To be is to blog. Blogging is CB radio on steroids. It's all the rage. I first addressed the subject several years ago in Jeremiad Jottings: 'These days Hyde Park is only a few HTML tags away. The Web has become the universal soapbox. No voice need be unheard; no whine denied oxygen. It's the fusion of vanity publishing and the bully pulpit. Every idea, no matter how trite or crazy can see the light of digital day.'
However, in my gleeful disparaging of this Web epiphenomenon, I seriously underestimated its significance for investigative journalism. Trent Lott and Dan Rather did as well; and lost their jobs as a result.

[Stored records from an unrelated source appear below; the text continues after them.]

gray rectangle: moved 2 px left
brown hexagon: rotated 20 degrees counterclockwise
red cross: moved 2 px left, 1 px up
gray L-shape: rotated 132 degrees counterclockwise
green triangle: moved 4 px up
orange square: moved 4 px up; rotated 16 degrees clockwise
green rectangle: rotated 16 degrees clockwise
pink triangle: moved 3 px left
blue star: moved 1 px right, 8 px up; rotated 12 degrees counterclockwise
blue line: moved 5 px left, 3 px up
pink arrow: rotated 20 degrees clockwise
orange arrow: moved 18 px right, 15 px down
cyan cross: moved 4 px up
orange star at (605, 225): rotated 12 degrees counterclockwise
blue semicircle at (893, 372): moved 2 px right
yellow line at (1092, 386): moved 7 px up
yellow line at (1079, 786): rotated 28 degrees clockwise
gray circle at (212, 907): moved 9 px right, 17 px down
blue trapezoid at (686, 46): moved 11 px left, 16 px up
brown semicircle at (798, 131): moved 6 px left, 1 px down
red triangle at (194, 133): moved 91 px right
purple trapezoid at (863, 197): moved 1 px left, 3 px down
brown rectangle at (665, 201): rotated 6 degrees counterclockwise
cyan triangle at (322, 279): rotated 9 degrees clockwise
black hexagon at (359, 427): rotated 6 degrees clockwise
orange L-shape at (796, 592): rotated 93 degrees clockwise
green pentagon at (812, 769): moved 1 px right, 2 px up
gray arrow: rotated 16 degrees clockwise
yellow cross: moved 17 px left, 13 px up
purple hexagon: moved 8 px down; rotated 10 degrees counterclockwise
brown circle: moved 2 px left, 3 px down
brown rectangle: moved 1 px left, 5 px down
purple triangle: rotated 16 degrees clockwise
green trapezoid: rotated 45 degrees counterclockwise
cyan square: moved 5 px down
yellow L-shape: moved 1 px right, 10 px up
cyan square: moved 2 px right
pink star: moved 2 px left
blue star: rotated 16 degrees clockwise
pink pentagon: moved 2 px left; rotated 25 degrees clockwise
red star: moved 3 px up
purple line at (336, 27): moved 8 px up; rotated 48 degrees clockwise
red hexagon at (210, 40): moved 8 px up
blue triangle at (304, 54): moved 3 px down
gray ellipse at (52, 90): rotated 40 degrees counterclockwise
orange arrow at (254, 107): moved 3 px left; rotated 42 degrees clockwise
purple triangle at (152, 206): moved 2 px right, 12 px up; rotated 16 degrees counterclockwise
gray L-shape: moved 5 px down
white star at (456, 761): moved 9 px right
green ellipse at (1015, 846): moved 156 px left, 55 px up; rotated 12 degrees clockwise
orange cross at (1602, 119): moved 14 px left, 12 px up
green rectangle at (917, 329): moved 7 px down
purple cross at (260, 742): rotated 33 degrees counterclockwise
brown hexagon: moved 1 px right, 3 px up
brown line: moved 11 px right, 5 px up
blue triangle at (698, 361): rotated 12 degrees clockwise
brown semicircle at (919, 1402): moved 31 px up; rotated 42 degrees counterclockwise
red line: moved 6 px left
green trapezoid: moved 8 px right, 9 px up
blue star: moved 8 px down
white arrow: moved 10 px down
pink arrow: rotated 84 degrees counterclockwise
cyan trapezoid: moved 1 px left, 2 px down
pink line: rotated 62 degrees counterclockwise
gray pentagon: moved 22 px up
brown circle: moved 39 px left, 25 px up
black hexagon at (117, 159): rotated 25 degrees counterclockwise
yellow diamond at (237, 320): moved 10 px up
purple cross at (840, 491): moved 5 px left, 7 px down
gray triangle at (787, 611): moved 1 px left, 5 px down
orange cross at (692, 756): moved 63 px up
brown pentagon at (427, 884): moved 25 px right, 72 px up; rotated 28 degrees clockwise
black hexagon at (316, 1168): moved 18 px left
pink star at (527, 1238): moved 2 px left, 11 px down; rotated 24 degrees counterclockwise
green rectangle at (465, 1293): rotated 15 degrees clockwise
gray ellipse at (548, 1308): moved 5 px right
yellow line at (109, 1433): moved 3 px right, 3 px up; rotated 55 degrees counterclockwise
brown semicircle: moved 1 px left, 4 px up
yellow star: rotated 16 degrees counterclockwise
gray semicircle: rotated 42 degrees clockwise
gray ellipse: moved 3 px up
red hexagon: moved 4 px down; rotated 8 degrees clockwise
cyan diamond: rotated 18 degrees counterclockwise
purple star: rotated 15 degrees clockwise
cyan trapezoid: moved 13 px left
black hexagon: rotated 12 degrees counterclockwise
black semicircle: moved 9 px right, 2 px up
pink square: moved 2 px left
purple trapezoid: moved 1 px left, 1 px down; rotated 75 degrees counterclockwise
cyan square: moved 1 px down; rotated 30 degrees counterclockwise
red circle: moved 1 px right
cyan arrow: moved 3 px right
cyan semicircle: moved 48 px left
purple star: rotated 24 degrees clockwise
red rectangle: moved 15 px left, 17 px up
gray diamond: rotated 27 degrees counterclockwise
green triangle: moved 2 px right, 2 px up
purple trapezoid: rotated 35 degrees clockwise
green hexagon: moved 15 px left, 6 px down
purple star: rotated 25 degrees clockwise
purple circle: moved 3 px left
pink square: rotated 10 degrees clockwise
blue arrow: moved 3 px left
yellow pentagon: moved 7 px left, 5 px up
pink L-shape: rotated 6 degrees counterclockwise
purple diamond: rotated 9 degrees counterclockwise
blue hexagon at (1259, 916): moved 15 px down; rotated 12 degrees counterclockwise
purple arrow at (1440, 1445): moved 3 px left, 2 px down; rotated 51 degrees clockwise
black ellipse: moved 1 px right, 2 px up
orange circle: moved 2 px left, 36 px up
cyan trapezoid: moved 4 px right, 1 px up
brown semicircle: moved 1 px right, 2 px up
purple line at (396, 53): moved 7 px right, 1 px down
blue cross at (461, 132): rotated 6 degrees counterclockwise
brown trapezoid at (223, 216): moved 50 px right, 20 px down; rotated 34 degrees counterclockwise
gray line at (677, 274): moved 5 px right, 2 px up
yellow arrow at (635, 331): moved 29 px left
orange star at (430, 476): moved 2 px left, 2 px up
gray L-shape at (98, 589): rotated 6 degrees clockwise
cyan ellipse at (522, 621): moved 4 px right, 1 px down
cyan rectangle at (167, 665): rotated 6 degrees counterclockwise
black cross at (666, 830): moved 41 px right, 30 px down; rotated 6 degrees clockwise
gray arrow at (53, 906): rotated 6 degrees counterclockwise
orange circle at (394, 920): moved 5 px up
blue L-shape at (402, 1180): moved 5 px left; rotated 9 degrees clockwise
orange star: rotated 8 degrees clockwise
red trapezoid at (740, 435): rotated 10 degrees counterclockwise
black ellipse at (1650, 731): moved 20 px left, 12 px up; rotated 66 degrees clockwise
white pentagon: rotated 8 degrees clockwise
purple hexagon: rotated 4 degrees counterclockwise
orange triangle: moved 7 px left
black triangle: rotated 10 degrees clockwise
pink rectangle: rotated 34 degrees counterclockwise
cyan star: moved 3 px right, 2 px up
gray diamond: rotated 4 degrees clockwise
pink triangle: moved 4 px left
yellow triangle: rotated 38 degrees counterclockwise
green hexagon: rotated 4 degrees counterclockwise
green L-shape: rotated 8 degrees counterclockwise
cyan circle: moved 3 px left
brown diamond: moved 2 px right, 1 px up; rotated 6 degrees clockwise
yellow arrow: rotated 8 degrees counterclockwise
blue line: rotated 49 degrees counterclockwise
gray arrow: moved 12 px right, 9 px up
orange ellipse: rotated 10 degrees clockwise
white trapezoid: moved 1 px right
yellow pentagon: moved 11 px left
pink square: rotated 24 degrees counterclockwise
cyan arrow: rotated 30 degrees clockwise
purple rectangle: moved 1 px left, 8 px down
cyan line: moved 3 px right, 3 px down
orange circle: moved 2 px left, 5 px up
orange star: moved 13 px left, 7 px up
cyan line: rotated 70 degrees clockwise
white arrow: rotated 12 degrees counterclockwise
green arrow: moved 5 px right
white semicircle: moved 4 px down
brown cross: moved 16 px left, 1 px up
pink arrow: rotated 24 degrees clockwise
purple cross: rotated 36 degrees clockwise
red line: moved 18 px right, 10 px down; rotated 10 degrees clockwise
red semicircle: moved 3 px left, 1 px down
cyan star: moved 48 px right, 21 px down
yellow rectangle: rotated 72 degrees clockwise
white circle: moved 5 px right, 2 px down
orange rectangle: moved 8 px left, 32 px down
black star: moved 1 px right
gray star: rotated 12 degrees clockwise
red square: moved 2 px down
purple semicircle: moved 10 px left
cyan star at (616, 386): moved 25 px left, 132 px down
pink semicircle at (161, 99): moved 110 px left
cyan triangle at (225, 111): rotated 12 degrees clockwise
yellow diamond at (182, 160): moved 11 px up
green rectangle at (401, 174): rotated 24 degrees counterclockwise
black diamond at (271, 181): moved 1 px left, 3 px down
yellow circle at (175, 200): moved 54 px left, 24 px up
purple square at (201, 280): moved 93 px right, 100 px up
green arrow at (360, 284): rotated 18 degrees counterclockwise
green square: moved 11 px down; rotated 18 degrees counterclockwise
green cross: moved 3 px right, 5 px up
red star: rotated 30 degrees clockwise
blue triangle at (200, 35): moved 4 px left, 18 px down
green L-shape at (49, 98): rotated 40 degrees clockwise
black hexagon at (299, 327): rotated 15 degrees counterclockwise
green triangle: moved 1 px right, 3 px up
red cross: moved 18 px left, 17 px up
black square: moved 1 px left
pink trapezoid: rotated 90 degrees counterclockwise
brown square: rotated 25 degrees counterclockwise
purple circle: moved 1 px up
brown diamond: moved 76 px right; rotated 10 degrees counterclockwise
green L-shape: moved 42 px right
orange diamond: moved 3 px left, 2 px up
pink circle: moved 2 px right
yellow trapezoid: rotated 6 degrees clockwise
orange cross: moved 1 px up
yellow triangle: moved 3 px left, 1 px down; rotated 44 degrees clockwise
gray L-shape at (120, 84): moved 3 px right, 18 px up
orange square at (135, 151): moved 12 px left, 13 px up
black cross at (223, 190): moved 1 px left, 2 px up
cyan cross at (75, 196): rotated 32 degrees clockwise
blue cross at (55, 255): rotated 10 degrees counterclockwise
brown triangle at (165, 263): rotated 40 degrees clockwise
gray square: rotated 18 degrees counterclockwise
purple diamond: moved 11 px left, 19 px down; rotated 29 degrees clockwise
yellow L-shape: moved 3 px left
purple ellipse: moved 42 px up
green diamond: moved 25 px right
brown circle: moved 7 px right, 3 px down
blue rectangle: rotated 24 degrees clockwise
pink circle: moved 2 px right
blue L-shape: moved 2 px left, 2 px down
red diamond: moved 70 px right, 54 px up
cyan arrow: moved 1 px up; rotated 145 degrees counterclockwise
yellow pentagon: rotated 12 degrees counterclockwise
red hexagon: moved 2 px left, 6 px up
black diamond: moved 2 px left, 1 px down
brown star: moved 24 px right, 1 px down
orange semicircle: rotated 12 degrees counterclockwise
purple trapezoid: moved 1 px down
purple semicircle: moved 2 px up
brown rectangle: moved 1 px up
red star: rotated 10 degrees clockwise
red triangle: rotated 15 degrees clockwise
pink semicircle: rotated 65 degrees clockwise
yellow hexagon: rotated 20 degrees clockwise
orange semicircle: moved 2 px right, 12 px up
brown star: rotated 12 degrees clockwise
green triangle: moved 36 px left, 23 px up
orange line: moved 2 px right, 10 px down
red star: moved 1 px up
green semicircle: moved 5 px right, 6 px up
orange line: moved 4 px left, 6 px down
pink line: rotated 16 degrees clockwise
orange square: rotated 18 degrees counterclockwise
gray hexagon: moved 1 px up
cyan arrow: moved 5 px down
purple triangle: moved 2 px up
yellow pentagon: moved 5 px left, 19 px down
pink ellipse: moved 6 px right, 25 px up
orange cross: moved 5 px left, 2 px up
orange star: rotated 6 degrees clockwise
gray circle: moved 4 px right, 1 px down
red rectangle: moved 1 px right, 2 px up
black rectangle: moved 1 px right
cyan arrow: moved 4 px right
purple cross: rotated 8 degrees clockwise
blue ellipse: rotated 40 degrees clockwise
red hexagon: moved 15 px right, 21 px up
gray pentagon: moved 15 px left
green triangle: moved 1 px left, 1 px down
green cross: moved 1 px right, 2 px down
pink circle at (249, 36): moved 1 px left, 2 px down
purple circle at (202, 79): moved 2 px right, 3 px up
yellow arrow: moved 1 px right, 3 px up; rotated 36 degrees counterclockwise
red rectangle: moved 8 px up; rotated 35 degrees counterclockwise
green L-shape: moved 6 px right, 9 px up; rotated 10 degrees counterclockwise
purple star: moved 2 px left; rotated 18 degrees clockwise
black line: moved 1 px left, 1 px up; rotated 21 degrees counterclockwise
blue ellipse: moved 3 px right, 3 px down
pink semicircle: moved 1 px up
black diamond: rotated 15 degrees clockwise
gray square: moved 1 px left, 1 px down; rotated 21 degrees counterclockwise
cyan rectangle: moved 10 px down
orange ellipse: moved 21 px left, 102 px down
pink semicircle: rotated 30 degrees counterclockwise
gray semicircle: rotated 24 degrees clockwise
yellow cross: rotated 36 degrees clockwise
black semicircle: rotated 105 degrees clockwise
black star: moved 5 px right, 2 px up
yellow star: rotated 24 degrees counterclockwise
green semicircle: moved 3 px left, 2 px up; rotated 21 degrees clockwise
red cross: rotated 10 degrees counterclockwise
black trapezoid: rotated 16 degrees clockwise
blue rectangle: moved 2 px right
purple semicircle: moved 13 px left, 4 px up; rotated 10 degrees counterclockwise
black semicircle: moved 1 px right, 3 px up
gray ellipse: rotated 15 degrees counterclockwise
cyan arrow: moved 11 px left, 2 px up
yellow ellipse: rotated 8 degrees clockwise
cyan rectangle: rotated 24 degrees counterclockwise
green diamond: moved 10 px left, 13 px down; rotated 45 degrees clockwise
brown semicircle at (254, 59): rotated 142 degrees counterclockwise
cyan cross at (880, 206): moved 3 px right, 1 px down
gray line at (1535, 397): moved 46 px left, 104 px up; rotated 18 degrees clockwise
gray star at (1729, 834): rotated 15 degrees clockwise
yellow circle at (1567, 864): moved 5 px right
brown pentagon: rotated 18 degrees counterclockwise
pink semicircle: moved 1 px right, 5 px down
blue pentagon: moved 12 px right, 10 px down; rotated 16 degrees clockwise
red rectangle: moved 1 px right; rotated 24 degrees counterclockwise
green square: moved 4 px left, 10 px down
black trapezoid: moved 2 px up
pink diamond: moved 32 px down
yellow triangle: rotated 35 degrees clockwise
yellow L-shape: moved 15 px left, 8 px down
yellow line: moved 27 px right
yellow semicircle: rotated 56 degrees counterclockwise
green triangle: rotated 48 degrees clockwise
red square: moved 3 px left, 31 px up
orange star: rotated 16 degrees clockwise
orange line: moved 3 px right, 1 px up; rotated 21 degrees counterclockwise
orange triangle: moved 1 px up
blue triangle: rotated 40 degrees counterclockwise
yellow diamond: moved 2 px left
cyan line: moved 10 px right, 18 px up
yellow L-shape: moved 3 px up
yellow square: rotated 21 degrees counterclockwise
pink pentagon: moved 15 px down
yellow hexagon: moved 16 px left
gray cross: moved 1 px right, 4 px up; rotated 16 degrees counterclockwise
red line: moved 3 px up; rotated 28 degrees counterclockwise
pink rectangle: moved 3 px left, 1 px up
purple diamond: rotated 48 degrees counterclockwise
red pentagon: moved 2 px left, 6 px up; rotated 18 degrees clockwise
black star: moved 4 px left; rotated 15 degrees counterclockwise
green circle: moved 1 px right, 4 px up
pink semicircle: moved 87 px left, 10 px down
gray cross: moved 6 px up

At least that is what the blogging community would have us believe.
Blogs can keep stories alive, bring them to the surface and propel them into the media mainstream. Take note: a new communicative dynamic is at work in the public sphere. Just ask Arianna Huffington who is about to launch a group celebrity blog.
Some blogs are akin to pamphlets or broadsheets, others more like diaries or journals, while yet others function as a kind a community alerting or information sharing mechanism. Many genres and sub-genres can be identified. Admittedly, some blogs are highly professional, reliable and informative, but most are not.
Lately, I've been wandering around Blogland, and I'm struck by the narcissism and banality of so many personal blogs, of which, if the statistics are to believed, there are millions. Here, private lives tumble into public view, with no respect for seemliness or established social norms. Here, as the philosopher Roger Scruton said of Reality TV, '[a]ll fig leaves, whether of language, thought or behavior, have now been removed.' What desperate craving for attention is indicated by this kind of mundane, online journaling? Surely, one writes a diary for one's personal satisfaction; journaling is, after all, a deeply private act.
One wonders for whom these hapless souls blog. Why do they choose to expose their unremarkable opinions, sententious drivel and unedifying private lives to the potential gaze of total strangers? What prompts this particular kind of digital exhibitionism? The present generation of bloggers seems to imagine that such crassly egotistical behavior is socially acceptable and that time-honored editorial and filtering functions have no place in cyberspace. Undoubtedly, these are the same individuals who believe that the free-for-all, communitarian approach of Wikipedia is the way forward. Librarians, of course, know better.
--SLIS Dean and Rudy Professor of Information Science Blaise Cronin, reprinted from SLIS Network spring 2005.